The case of Oriol Junqueras is equally startling. Moreover, it has an added European dimension that may prove to be the undoing of the Spanish State’s rule of lawfare strategy. The ins and outs of the case have been discussed widely over the last few weeks, including elsewhere on this blog, following the judgement of the Court of Justice of the European Union (CJEU) of 19 December that recognised Mr Junqueras’ status as MEP. The European Parliament also recognised this status, until its president, David Sassoli, made a volte-face last Friday, stating that the Parliament no longer recognised Mr Junqueras as an MEP because a final judgement had been issued against him by the supreme court of a Member State. The Spanish Supreme Court had informed the European Parliament that it did not consider Mr Junqueras an MEP due to its final judgement of 14 October. It is the custom of the European Parliament to unquestioningly accept such final judgements. This custom may change.
The decision of the European Parliament is clearly unacceptable. The only way that Spain’s Supreme Court could issue a final judgement against Oriol Junqueras was by not waiting for the preliminary ruling of the CJEU, a ruling which the Supreme Court itself had requested. If the Supreme Court had waited for this preliminary ruling (the entire purpose of the ruling being to clear up the Supreme Court’s doubts before it issued its own judgement), then it would have known that it was not in a position to issue any judgment against Mr Junqueras and that, instead, it would have to ask the European Parliament to waive his immunity in order to continue proceedings against him. Mr Junqueras has not been subjected to the rule of law but rather to the rule of lawfare. An appeal before the General Court of the European Union (EGC) against Mr Sassoli’s decision is inevitable, if the European Parliament itself does not overrule the decision of its president. The EGC is a constituent court of the CJEU. Does the CJEU feel that its judgement has been complied with by Spain and by the European Parliament? The press release by the court’s president tweeted this week offers some clues:
“Those responses — and I am thinking here in particular of those which seek to preserve the rule of law and protect fundamental rights — are a responsibility shared by all, Member States and EU institutions.

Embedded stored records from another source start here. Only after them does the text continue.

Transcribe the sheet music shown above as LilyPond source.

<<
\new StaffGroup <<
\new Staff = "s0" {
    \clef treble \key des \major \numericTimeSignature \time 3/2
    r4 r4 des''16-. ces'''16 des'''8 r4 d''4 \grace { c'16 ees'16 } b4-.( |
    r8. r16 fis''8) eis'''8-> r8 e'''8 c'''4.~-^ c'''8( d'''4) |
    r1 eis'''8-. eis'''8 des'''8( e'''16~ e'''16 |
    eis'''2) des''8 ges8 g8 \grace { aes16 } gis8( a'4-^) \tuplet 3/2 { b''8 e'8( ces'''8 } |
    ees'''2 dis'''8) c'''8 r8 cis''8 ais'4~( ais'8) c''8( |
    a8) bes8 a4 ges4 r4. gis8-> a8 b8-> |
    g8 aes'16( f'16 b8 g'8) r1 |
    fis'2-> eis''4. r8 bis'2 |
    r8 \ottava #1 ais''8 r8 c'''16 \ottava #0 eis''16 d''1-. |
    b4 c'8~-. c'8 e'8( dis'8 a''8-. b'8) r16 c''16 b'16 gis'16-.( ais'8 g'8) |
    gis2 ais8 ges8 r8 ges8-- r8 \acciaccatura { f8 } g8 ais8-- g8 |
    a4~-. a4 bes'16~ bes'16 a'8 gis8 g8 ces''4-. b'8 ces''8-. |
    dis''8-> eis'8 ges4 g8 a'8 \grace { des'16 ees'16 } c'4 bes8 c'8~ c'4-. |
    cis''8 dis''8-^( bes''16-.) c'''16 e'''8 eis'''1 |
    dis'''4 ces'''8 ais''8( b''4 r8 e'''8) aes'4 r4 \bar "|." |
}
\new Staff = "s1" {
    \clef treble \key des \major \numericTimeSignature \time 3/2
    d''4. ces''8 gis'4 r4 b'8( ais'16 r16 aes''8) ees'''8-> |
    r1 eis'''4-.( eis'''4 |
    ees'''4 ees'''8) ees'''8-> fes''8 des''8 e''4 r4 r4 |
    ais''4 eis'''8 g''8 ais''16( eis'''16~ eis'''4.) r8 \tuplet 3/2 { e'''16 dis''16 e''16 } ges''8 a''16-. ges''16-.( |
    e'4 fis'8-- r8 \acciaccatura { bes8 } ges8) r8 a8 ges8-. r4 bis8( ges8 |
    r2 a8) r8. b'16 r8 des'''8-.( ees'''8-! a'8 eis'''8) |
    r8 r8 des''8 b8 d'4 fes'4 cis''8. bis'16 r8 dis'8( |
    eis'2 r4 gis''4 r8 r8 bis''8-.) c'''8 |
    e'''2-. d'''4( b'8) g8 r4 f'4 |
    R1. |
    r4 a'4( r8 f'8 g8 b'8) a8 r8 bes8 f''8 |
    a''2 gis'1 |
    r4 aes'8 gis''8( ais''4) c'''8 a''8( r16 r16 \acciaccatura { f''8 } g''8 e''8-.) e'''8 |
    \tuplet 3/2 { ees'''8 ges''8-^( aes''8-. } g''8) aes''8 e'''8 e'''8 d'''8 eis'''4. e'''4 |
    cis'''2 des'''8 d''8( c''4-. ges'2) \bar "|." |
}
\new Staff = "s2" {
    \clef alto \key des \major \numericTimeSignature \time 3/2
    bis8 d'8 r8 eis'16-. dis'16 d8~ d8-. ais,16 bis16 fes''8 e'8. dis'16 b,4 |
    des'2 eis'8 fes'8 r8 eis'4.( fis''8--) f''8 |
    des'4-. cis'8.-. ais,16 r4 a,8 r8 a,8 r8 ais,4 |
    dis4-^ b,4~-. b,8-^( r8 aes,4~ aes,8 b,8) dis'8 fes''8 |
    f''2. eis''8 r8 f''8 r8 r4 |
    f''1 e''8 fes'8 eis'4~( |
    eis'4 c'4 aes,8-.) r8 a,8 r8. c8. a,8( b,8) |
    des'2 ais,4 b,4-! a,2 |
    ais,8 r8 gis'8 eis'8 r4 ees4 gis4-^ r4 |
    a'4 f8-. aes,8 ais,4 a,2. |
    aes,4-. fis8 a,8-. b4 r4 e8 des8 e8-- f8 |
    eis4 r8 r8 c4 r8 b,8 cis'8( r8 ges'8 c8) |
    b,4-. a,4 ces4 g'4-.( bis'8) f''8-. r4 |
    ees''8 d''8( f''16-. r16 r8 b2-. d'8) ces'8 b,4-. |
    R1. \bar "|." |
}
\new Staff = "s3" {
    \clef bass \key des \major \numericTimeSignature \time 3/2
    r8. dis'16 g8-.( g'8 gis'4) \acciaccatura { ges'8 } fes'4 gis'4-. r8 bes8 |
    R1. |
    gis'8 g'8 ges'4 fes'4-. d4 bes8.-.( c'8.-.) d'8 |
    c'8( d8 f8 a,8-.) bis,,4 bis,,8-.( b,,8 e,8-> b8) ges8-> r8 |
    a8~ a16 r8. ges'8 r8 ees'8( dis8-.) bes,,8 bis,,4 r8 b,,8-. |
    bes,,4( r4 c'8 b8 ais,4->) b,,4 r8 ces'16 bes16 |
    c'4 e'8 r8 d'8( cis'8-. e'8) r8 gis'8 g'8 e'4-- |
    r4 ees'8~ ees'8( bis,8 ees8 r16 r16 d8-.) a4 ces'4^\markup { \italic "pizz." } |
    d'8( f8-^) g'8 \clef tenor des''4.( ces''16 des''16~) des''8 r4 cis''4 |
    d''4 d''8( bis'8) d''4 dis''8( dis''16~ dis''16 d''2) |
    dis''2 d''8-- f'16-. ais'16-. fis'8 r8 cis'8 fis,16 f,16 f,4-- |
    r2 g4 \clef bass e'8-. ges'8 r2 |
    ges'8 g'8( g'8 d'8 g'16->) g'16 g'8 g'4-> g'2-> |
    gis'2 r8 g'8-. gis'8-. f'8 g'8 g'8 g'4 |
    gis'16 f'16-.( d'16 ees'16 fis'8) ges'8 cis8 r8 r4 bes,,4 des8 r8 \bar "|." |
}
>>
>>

In this context the Commission has a major role to play as ‘guardian of the Treaties’, which enables it to seek from the Court a declaration that a Member State has failed to fulfil obligations or the imposition of penalties in the event of non-compliance with a judgement of the Court.”
The rule of law or the rule of lawfare? Which one will prevail? If it is the latter, the very foundations of the European Union will be shaken. The damage may be irreparable. The Catalan conflict is now a very European affair.